The US has had a few failures - particularly the various color revolutions - but also plenty of successes. I have a hard time believing that people are talking about US failures to orchestrate "organic movements" in a thread where we're literally witnessing the power of US elite capture on the Global South.
Make no mistake, the US is immensely successful at this game. That's why so many more countries worship the US than worship China, Russia, India, or any other competing power. Elites in Saudi Arabia, Jordan, Qatar, and most of the Arab world would rather send their children to Harvard and work in Goldman Sachs, than send their children to Qinghua and work in Huawei. This is despite the US continuously bombing their "fellow Muslims" for most of the last two decades.
That sort of power is deep rooted and tends to be underestimated.

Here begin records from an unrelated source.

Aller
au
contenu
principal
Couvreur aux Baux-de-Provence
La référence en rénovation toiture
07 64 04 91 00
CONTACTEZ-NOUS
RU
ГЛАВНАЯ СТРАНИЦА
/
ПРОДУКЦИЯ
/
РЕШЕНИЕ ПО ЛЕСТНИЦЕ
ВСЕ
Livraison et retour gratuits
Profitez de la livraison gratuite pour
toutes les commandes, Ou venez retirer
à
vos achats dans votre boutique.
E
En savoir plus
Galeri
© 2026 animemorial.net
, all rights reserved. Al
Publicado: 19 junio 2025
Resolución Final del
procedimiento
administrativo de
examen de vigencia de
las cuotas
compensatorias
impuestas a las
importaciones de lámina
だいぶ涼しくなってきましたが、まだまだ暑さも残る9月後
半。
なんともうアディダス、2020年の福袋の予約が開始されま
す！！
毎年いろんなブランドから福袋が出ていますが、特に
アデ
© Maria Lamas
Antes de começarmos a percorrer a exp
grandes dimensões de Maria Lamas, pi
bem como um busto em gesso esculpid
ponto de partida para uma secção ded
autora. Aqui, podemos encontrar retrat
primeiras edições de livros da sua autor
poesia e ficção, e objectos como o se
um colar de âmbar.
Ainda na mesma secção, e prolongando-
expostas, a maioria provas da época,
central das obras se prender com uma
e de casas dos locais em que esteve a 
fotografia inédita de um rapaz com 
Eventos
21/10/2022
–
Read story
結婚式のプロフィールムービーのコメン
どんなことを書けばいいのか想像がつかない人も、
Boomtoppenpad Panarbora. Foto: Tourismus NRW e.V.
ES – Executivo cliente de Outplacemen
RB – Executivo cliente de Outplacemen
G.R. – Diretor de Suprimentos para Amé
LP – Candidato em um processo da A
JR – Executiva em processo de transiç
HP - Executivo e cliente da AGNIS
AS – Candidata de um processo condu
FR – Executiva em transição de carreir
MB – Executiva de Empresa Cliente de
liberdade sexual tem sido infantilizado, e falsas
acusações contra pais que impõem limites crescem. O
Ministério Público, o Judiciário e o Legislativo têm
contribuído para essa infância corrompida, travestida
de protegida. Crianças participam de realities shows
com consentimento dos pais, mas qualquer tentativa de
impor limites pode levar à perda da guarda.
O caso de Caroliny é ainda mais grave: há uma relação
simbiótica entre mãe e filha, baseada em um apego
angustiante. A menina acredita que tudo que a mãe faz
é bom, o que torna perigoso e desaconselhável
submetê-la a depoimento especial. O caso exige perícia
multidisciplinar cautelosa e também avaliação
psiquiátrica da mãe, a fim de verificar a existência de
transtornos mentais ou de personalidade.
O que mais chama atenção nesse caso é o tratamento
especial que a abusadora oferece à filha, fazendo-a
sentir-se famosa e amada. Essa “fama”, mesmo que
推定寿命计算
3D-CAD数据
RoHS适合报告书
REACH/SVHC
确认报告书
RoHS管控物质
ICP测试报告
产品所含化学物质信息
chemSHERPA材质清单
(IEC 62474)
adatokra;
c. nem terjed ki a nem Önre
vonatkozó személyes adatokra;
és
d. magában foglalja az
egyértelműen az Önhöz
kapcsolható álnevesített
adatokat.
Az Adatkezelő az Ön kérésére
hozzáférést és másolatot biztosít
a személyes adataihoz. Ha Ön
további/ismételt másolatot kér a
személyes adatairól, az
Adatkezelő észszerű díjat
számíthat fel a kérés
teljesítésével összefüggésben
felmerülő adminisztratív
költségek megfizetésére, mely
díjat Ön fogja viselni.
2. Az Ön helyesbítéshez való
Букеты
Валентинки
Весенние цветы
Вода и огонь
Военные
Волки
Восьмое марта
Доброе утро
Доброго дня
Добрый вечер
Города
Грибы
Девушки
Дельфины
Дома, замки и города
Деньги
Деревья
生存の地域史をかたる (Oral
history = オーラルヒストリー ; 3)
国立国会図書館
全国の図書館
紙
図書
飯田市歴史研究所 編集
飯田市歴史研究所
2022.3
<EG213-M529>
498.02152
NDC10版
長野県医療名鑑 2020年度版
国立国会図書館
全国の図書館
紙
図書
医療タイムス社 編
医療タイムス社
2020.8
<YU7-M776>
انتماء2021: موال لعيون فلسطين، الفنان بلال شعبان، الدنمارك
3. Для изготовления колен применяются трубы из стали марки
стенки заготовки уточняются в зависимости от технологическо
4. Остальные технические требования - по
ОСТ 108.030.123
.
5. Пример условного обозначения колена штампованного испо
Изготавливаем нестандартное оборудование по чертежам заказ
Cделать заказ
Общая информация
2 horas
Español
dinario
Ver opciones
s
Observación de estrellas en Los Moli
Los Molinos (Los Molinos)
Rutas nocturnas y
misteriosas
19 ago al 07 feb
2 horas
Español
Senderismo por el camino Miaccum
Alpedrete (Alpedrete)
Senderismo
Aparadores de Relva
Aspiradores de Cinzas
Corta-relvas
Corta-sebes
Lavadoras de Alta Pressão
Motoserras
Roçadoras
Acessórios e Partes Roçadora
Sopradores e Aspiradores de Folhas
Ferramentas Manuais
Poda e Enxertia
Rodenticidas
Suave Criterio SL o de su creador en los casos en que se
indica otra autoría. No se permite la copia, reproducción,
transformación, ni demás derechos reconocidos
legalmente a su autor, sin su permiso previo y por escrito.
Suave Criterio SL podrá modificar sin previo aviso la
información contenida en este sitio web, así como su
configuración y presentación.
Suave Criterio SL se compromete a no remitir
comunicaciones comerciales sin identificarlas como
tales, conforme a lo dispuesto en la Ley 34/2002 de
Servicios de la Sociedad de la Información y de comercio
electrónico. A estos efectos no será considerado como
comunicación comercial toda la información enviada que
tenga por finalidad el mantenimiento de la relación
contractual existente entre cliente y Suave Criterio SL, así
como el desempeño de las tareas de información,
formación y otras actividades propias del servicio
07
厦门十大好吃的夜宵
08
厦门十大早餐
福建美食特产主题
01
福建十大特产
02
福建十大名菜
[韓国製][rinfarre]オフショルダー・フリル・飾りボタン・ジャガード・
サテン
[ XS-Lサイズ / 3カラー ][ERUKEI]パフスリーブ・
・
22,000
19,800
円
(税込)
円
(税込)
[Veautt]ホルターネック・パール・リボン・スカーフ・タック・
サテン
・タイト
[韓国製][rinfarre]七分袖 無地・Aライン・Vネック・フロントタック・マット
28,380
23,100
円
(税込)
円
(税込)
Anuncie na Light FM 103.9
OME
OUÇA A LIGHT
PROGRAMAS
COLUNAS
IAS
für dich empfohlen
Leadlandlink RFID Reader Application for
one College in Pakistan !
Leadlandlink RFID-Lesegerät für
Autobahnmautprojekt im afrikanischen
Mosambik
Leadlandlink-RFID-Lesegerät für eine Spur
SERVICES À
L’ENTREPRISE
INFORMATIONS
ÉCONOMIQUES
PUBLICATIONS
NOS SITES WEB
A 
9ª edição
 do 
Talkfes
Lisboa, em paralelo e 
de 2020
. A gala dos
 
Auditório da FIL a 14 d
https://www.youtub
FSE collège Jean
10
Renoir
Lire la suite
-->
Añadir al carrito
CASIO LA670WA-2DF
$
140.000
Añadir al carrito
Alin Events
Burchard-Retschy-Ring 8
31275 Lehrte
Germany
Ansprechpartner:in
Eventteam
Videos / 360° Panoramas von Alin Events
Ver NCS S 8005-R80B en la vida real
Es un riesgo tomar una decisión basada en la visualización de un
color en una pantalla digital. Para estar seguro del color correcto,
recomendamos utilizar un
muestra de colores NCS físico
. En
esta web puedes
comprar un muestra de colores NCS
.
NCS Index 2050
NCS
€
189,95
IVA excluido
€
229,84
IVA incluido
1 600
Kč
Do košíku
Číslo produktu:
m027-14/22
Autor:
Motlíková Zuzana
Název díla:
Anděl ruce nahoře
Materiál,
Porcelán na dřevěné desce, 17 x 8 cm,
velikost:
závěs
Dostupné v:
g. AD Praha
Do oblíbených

When people ask, "why is it that nobody in the Global South seems to do what is in their own best interest but just let the US win!?" They should remember that the cultural conditioning was established over the course of decades, if not centuries.
If there's one thing Western elites are extremely proficient in, it is in understanding the dynamics of multi-spectrum power and how to wield it. The writer in New York Times, the politician in Congress, the professor at Harvard, the industrialist in Lockheed Martin, the banker in Wall Street, the technologist in Open AI, the admiral of the Seventh Fleet, the intelligence agent in the Pentagon, even your average moderator on Reddit, they all work in coordination to advance the same common cause.
It's not just financial power; it's not just industrial power; it's not just cultural power; it's not just military power; it's not just espionage power; it's everything, all at once. And that's what the rest of the world, by comparison, are so bad at.